While the Donald seeks election to a new post, roughly 500 workers at the hotel are focusing on a very different vote: They’ve been pushing to form a union for months, and are trying to snatch a bit of Trump’s campaign spotlightthis summer to call on him “Make America Great Again” right on his home turf. As a recent ad for the unionization campaign proclaims: “We think that working for Mr. Trump in Las Vegas is a chance to make our lives better…but only if he pays us the same wages and benefits as everyone else working on the Strip.”

No no no, unions are things those pesky elitist snobs who went to Yale talk about; decent working stiffs like Trump want nothing to do with them.

Of course, what do they expect from the man who’s built a brand for himself as a ferocious corporate overlord? His attitude on the campaign trail is as ruthless as his management style, laced with racial invective and almost self-caricaturing jingoism. (Not to mention hypocrisy—just ask the many low-wage immigrant laborers he has exploited over the years).

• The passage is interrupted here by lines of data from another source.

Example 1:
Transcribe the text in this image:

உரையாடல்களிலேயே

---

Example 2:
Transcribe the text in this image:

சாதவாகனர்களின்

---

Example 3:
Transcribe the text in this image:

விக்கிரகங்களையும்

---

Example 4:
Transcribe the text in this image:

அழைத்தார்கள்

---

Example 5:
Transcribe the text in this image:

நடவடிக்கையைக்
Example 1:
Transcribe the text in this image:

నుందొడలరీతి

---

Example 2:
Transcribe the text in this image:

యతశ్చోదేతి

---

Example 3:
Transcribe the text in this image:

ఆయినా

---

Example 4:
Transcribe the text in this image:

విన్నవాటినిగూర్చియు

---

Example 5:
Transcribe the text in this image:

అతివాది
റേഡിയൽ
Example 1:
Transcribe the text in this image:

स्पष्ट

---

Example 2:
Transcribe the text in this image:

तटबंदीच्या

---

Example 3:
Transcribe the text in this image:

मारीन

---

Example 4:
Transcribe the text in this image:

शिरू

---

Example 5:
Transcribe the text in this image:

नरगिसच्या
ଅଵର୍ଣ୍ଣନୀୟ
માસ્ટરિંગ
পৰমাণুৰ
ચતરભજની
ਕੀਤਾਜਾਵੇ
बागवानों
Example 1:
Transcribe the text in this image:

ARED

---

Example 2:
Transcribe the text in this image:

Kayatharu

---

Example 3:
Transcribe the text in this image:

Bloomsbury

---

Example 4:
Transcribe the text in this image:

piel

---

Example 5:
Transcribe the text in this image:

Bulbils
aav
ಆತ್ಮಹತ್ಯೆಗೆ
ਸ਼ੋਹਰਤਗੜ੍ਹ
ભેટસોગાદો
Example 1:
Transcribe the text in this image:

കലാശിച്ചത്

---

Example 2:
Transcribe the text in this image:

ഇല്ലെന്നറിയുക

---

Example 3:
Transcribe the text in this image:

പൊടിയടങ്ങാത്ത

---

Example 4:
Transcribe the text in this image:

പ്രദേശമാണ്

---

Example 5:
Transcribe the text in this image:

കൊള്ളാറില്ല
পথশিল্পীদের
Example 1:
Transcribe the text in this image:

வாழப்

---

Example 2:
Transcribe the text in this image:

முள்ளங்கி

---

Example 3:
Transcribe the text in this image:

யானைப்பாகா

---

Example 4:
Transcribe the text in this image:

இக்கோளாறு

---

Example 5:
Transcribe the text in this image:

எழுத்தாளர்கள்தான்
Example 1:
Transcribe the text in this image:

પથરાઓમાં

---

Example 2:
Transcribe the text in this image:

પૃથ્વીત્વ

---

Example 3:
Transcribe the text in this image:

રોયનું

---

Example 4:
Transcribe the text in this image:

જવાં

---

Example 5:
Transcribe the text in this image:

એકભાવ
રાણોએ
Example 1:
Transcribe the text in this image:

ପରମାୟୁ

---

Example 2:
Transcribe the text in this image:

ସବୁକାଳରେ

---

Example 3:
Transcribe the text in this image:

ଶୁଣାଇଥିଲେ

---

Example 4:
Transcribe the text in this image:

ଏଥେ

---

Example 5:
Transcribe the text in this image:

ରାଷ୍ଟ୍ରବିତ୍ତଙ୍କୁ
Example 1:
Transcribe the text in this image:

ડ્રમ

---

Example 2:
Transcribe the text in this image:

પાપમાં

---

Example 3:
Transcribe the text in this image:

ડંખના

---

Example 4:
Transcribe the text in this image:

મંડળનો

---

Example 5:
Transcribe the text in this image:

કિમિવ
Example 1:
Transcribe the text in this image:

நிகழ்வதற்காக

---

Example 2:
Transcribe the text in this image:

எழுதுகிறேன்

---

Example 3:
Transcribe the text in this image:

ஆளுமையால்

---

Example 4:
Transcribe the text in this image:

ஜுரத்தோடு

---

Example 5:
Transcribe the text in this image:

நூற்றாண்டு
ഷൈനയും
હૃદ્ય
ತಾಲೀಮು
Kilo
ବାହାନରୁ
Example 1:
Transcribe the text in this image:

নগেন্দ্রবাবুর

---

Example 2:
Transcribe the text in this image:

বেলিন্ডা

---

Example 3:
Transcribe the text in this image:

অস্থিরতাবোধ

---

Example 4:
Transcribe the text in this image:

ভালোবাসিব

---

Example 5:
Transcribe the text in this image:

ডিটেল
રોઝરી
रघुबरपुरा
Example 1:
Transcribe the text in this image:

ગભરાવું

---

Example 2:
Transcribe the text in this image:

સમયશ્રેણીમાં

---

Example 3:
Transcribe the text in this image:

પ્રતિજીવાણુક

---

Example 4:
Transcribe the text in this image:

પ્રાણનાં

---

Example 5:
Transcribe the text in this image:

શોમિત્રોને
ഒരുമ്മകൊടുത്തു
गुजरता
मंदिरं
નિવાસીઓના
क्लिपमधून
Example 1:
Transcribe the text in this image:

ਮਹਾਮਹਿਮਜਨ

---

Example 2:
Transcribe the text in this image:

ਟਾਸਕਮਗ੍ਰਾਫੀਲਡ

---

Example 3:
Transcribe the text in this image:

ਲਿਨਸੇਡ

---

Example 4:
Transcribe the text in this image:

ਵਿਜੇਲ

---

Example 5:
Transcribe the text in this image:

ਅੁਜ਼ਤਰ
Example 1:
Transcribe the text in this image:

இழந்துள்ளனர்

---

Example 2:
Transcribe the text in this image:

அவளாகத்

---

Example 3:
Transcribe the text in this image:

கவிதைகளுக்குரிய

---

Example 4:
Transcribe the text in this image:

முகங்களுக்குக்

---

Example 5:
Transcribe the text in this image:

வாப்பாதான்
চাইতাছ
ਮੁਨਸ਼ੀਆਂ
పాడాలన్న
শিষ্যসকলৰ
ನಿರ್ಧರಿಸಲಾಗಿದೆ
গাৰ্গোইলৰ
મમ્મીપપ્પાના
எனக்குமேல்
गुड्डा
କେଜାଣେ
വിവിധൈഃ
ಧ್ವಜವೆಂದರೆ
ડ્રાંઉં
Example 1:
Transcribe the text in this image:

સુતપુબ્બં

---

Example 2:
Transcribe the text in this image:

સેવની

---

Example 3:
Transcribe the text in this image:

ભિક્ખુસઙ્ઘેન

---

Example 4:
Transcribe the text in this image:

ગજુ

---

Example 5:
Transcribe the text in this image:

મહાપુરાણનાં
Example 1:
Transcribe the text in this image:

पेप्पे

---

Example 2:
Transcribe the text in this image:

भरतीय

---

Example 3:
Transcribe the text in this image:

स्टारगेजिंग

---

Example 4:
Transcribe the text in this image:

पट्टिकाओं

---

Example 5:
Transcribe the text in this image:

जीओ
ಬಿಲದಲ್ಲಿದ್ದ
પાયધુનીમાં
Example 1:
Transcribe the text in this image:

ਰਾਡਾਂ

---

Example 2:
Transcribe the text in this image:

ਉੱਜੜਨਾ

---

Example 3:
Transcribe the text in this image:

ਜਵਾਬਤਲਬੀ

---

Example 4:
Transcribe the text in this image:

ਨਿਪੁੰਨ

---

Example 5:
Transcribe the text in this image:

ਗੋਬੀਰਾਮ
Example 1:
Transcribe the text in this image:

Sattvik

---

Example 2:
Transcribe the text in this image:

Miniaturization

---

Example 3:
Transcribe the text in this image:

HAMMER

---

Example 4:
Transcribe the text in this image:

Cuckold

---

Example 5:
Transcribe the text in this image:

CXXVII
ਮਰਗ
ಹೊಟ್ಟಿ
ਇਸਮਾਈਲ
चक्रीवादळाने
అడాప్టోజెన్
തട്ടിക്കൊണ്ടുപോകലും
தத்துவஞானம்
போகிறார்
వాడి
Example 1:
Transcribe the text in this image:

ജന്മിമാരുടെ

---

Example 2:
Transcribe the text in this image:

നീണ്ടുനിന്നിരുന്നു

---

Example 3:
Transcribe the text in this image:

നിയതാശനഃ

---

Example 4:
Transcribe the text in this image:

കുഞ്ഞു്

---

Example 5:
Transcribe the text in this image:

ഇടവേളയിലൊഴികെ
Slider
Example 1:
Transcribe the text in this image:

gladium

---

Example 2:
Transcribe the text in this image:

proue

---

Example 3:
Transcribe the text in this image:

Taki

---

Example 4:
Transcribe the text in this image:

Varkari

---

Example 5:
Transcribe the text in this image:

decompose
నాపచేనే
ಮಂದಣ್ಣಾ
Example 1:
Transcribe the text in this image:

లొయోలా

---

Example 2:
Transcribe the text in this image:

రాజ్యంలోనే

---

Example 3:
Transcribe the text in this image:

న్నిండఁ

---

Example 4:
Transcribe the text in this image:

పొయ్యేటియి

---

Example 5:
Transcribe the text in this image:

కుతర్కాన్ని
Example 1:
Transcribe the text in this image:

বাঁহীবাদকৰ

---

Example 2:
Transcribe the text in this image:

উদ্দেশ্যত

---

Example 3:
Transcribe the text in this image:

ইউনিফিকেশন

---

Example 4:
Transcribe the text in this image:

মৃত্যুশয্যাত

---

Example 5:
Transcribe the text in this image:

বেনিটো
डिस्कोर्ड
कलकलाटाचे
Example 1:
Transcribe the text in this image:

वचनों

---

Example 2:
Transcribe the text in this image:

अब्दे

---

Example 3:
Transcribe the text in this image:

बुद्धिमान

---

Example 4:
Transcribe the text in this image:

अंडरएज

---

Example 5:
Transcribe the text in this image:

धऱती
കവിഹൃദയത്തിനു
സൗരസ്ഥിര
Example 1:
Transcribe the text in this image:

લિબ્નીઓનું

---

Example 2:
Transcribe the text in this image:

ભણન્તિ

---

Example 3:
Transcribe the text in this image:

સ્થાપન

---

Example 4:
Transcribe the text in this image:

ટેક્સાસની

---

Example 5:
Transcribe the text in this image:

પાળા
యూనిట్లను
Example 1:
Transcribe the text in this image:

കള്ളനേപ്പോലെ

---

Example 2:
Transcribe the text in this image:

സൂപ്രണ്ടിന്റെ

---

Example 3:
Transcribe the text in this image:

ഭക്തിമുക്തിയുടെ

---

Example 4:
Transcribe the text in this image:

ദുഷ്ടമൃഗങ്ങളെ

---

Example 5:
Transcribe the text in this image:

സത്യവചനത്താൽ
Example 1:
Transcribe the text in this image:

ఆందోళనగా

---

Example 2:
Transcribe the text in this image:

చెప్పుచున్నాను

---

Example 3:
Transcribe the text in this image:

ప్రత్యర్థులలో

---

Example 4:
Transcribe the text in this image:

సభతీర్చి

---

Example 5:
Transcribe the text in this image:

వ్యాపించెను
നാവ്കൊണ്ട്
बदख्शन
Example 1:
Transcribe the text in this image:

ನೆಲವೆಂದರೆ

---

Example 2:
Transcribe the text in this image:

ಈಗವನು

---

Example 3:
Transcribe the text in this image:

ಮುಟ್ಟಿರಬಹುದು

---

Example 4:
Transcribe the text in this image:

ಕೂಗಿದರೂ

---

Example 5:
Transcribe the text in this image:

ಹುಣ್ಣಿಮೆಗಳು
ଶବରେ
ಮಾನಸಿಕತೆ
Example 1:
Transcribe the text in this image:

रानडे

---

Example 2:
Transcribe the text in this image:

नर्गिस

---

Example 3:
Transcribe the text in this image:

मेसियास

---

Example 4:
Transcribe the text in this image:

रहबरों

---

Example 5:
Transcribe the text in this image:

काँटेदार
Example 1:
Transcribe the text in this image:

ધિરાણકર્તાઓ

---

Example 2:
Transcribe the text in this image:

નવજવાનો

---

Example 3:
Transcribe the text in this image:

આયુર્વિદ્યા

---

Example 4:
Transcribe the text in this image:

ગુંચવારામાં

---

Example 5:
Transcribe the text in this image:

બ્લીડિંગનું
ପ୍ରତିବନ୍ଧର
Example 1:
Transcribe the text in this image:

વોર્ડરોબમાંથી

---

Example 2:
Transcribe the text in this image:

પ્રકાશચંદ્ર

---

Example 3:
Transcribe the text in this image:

But amid the buffoonery, the local hospitality union, Culinary Workers Union Local 226, is pressing serious charges of labor violations and denouncing his operations as a bastion of union busting in an otherwise union town.

In fact, the nearby Las Vegas strip and downtown area have a roughly 95 percent union density. Local 226, a Nevada affiliate of UNITE HERE, recently sealed several multi-year contracts covering tens of thousands of local food-service workers, housekeepers, and other hospitality staff, featuring wages and benefits topping $20 an hour, full health and retirement benefits, and workplace-grievance procedures. Not surprisingly, Trump’s staff is heavily comprised of immigrants whose terms of work lag behind union hospitality workers in benefits, wages, and job security.

But he’s “relatable.” That’s what counts, right?

86% of the workers had signed “Union Yes” cards.

Nonetheless, according to the union, the management has run a stealth campaign to persuade hotel staff that organizing is not in their best interest.

According to NLRB charges filed by the union, five hotel workers were “unfairly suspended for exercising their legal right to wear a union button and organize their coworkers” last year (they were eventually reinstated with back pay, along with an agreement to post workers rights publicly and not interfere with future organizing). Last June, the union filed new charges alleging the management “violated the federally protected rights of workers to participate in union activities” including “incidents of alleged physical assault, verbal abuse, intimidation, and threats by management.” The workers charged the managers with blocking organizers from distributing pro-union literature in the workers’ dining room, while stealthily allowing anti-union activists to campaign during work hours.

But, we’re told, the working class like him, because he’s not all snooty and educated like that awful Obama and that unspeakable Clinton.

He’s a union-buster, but we’re told with a straight face that he appeals to the working class.